From CV Floods To Focused Shortlists - Why Fewer Candidates Often Lead To Better Hires
Many SMEs still judge recruitment by the number of CVs they receive, but high volume is usually a sign of poor targeting and weak screening. This article explains why a smaller, higher-quality shortlist leads to better hiring decisions and how a campaign-based approach can deliver that.
It is easy to assume that more candidates is always better. More CVs sounds like more choice and a higher chance of finding the right person. That is why many businesses treat CV volume as a sign that recruitment is going well.
If you have ever received a large batch of unfocused CVs, you know how misleading that is. Volume quickly becomes noise. Instead of feeling confident, you end up overwhelmed and uncertain.
The Hidden Cost Of Chasing Volume
Focusing on volume creates several problems.
Your team spends time sifting, not deciding
Every CV takes attention. Even a quick scan consumes time. Multiply that across dozens of profiles and you have lost hours of leadership capacity to sorting and filtering. That is time that could be spent serving customers or leading your existing team.
The signal is buried
When your inbox is full of loosely relevant CVs, it is easy to miss the one or two that truly stand out. Good candidates can get lost in a pile of maybe profiles. Decision quality drops as fatigue sets in.
You lose confidence in your process
If most of what you see is off-target, it is natural to question your entire approach. This can trigger unnecessary changes to the role, salary, or even the campaign, when the real issue is filtering rather than demand.
Why A Smaller, Well-Matched Shortlist Works Better
A focused shortlist creates a different experience.
You become clearer about what you want
To deliver a tight shortlist, your recruiter needs a precise brief. You are forced to define the essential skills, behaviours, and experience, and where you are willing to be flexible. That clarity makes it easier to recognise the right person when you meet them.
Interviews become more effective
Meeting a small number of well-matched candidates allows for better conversations. You can plan interviews carefully, ask thoughtful questions, and involve the right stakeholders. This leads to better decisions and a stronger experience for everyone involved.
Candidates feel respected
Candidates notice when a process is focused. They receive relevant questions, timely updates, and a sense that the business knows what it needs. That improves engagement and increases the likelihood that your preferred candidate will accept an offer.

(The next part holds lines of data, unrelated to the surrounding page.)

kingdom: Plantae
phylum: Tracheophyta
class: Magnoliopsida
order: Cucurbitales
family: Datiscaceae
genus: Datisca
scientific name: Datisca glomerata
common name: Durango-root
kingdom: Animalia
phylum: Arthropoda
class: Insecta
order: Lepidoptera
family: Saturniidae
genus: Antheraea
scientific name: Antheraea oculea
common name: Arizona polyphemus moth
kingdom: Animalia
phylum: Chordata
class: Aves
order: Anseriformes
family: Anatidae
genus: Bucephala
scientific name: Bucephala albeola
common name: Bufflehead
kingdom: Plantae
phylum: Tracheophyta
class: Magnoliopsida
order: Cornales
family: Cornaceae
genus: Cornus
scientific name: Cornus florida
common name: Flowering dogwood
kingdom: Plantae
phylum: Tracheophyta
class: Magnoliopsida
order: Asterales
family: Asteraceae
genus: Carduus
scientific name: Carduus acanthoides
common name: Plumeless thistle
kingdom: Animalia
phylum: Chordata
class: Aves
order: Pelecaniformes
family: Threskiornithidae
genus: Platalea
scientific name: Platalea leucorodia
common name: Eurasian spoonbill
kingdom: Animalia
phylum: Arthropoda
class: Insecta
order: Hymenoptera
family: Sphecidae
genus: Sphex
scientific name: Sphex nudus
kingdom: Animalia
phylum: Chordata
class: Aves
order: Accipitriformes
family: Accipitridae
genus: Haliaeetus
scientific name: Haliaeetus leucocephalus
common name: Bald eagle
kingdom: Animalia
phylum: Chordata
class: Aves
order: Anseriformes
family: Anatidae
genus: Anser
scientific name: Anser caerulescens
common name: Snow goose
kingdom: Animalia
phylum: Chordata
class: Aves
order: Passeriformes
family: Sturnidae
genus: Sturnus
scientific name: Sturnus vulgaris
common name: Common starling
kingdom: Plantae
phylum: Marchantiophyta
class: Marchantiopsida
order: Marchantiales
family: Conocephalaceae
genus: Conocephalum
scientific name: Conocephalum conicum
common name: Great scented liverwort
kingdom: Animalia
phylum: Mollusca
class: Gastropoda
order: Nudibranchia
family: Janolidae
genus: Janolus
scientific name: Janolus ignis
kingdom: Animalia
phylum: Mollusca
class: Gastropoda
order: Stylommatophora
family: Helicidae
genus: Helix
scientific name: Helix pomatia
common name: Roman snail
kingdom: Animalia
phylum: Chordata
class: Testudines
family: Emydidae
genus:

How A Campaign-Based Model Supports Quality Shortlists
Traditional models that rely on competition between agencies often encourage speed and volume. When the race is to be first, it is common for every possible CV to be pushed forward.
A structured, campaign-based approach operates differently.
The goal is a strong shortlist, not a large pile of CVs
From the start, success is defined as a small number of suitable candidates delivered within a clear timeframe. Effort goes into sourcing and screening rather than generating impressive volume.
Screening is treated as a core part of the service
In a campaign model, screening is a deliberate and meaningful step. Candidates who are not suitable are filtered out before they reach you. You see fewer people, but each one has already passed a solid set of checks.
Timelines are defined in advance
Campaigns run to agreed milestones — when shortlists will be presented, when interviews should be completed, and when offers should be made. This structure reduces the temptation to respond to anxiety by sending more and more CVs.
Changing How You Measure Recruitment Success
To move away from a volume mindset, you need new success measures.
Instead of asking how many CVs you received, track:
- How many shortlisted candidates were invited to second interviews
- How confident interviewers felt about the final options
- How long it took from campaign launch to accepted offer
- How the successful hire is performing after three and six months
These measures tell you much more about the health of your recruitment process than raw CV counts.
Final Thoughts
A flood of CVs can look impressive on paper, but it often signals weak targeting and poor screening. What matters is how efficiently you can identify, engage, and hire the right person.
By embracing a campaign-based approach that focuses on smaller, higher-quality shortlists, you reduce noise, protect your team’s time, and increase the likelihood that you will make hires you are still happy with long after they join.